The reality in the West is that liberalism has eroded the previous cultural formalities which regulated interactions of courtship between men and women. These formalities helped to manage expectations between men and women and keep public areas free from becoming sexual arenas. Now, men and women are left to engage each other haphazardly, without security or trust, and being vulnerable to exploitation. This has given rise to the anarchic dynamic known colloquially in the West as “the game”, where people come not for serious purposes – but to ‘play’.
In this milieu, feminists, under the guise of “sexual harassment”, campaign for the law to act as a selection process, giving women the power to punish and reward men based on the whims of female vanity. This will result in nothing but malformed legislation and a malfunctioning society. This unclear and anarchic laissez-faire “system” comes from and is essential to liberalism, where laws and values are no longer sourced from a higher, objective moral authority, such as God. Rather, values, laws and morals become no more than the product of one interest group against another. Sexual harassment laws, excited by feminist campaigning, protect one gender and villainise the other.

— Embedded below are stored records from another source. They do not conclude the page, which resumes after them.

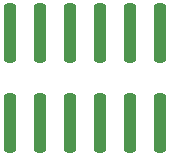
<source format=gbr>
%TF.GenerationSoftware,KiCad,Pcbnew,(6.0.11)*%
%TF.CreationDate,2024-01-05T00:57:41+00:00*%
%TF.ProjectId,Econet_ID_Extender_Internal,45636f6e-6574-45f4-9944-5f457874656e,rev?*%
%TF.SameCoordinates,Original*%
%TF.FileFunction,Paste,Top*%
%TF.FilePolarity,Positive*%
%FSLAX46Y46*%
G04 Gerber Fmt 4.6, Leading zero omitted, Abs format (unit mm)*
G04 Created by KiCad (PCBNEW (6.0.11)) date 2024-01-05 00:57:41*
%MOMM*%
%LPD*%
G01*
G04 APERTURE LIST*
G04 Aperture macros list*
%AMRoundRect*
0 Rectangle with rounded corners*
0 $1 Rounding radius*
0 $2 $3 $4 $5 $6 $7 $8 $9 X,Y pos of 4 corners*
0 Add a 4 corners polygon primitive as box body*
4,1,4,$2,$3,$4,$5,$6,$7,$8,$9,$2,$3,0*
0 Add four circle primitives for the rounded corners*
1,1,$1+$1,$2,$3*
1,1,$1+$1,$4,$5*
1,1,$1+$1,$6,$7*
1,1,$1+$1,$8,$9*
0 Add four rect primitives between the rounded corners*
20,1,$1+$1,$2,$3,$4,$5,0*
20,1,$1+$1,$4,$5,$6,$7,0*
20,1,$1+$1,$6,$7,$8,$9,0*
20,1,$1+$1,$8,$9,$2,$3,0*%
G04 Aperture macros list end*
%ADD10RoundRect,0.255000X0.255000X-2.245000X0.255000X2.245000X-0.255000X2.245000X-0.255000X-2.245000X0*%
G04 APERTURE END LIST*
D10*
%TO.C,J1*%
X137874996Y-96374996D03*
X137874996Y-88774996D03*
X140414996Y-96374996D03*
X140414996Y-88774996D03*
X142954996Y-96374996D03*
X142954996Y-88774996D03*
X145494996Y-96374996D03*
X145494996Y-88774996D03*
X148034996Y-96374996D03*
X148034996Y-88774996D03*
X150574996Y-96374996D03*
X150574996Y-88774996D03*
%TD*%
M02*

</source>
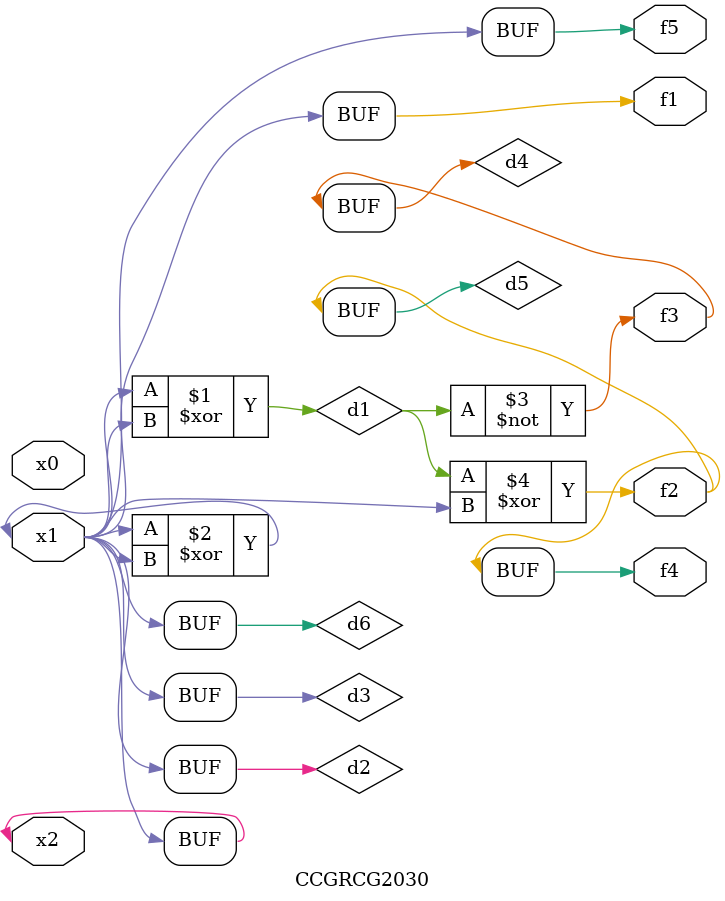
<source format=v>
module CCGRCG2030(
	input x0, x1, x2,
	output f1, f2, f3, f4, f5
);

	wire d1, d2, d3, d4, d5, d6;

	xor (d1, x1, x2);
	buf (d2, x1, x2);
	xor (d3, x1, x2);
	nor (d4, d1);
	xor (d5, d1, d2);
	buf (d6, d2, d3);
	assign f1 = d6;
	assign f2 = d5;
	assign f3 = d4;
	assign f4 = d5;
	assign f5 = d6;
endmodule

</source>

Islam provides a social system to regulate the interaction between men and women, and provides a system for courtship without the risks we find in liberal societies. Islam recognises that men and women need to work together in order for society to live and prosper; but also that men and women are naturally attracted to one another. Whilst enjoying this attraction is encouraged within the context of marriage in Islam, it also realises that this attraction can become a threat to the institution of marriage or family where it is outside of the loving and committed bond of marriage. Rather than expect us all to be perfect (which nobody is), Islam aims to minimise sexual tension in society in the first place, so that men and women can go about interacting with each other in fulfilling their interests in society – be it advancing technology, economy, education, or going about one’s daily errands with minimum temptation, distraction or worry.
So, Islam prescribes a number of safeguards, including that both men and women should “lower their gaze” from one another and both men and women should dress modestly (men must be covered at least from the navel to the knee, and women must be covered except for the hands and face). These measures compel men and women to value each other not based on looks but on virtue and personality; it also minimises insecurities arising from women comparing themselves to other women, and it also protects men’s desires from being exploited.
Whilst liberalism leaves men and women to blindly and chaotically risk accosting each other in the pursuit of relationships, Islam seeks to organise courtship between men and women so that they are both honoured in the right way and relationships are pursued for serious purposes. This leaves the public and professional life free from the vagaries and frustrations of sexual politics, so that people can go about their lives without fear of being distracted or harassed.